Business, Finance, and Media That Matters: A Conversation
Back in the 1990s, then-Harvard Business School professor J. Gregory Dees described the convergence of characteristics and principles governing non-profit and profit organizations, a nexus he dubbed “social entrepreneurship”. At that time, he was developing HBS’ Social Enterprise Initiative, and then went on to launch Stanford’s Center for Social Innovation and Duke’s Center for the Advancement of Social Entrepreneurship [CASE], where he continues to work.
AccountAbility Senior Research Fellows Marcy Murninghan and Bill Baue posed the following 10 Questions
Marcy Murninghan: You‘ve participated in many cross-sector and public-private partnerships. What key qualities do you look for in partnership initiatives? And what warning signs alert you to possible problems—particularly when multiple parties are involved?

## Required work
Answer these questions from the social entrepreneurship interview, one answer per line:
1. What name did J. Gregory Dees give to the nexus of characteristics and principles shared by non-profit and profit organizations?
2. At which center does Dees continue to work?
3. How many questions did Marcy Murninghan and Bill Baue pose?

## Dataset entries
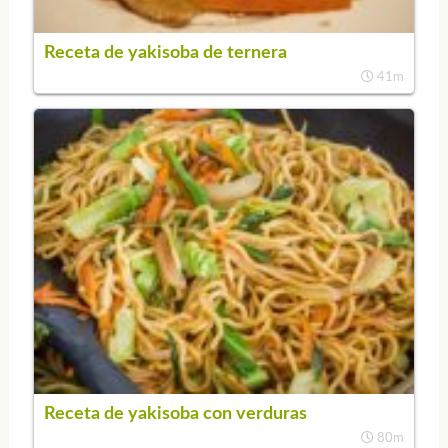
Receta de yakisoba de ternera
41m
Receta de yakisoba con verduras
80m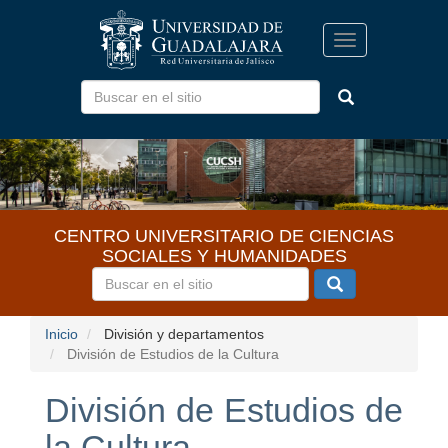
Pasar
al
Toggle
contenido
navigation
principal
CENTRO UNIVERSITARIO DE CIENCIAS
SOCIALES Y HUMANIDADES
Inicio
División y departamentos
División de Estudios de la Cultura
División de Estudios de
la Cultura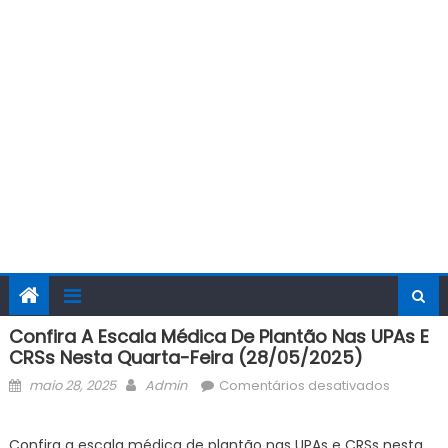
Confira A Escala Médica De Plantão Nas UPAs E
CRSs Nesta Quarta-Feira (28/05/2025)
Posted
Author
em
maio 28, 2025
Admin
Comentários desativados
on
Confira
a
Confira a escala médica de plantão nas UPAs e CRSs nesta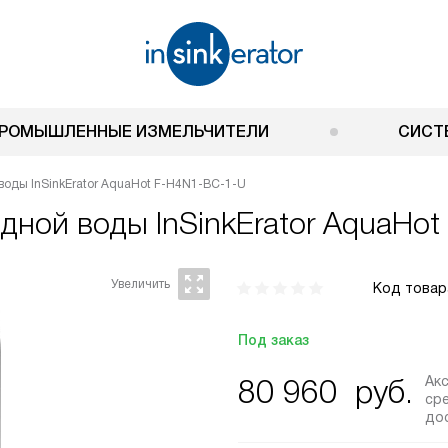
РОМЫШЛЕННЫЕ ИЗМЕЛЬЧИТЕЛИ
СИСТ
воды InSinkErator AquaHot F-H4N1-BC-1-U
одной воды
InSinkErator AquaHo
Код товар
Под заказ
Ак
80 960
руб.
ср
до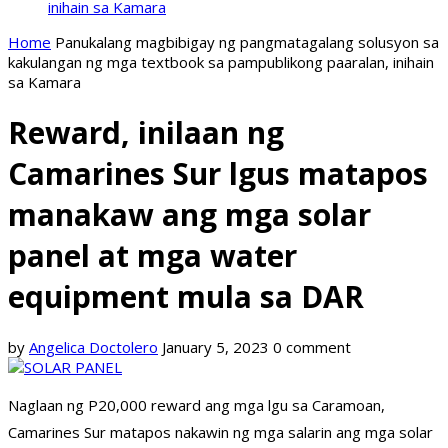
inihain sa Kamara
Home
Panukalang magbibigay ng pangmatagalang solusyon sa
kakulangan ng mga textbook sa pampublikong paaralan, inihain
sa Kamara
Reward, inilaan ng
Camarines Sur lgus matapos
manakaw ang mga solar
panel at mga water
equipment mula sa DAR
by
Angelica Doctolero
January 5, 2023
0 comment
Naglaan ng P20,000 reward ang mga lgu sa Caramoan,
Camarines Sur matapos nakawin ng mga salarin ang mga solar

## Completed task
1. Social entrepreneurship.
2. Duke's Center for the Advancement of Social Entrepreneurship (CASE).
3. 10.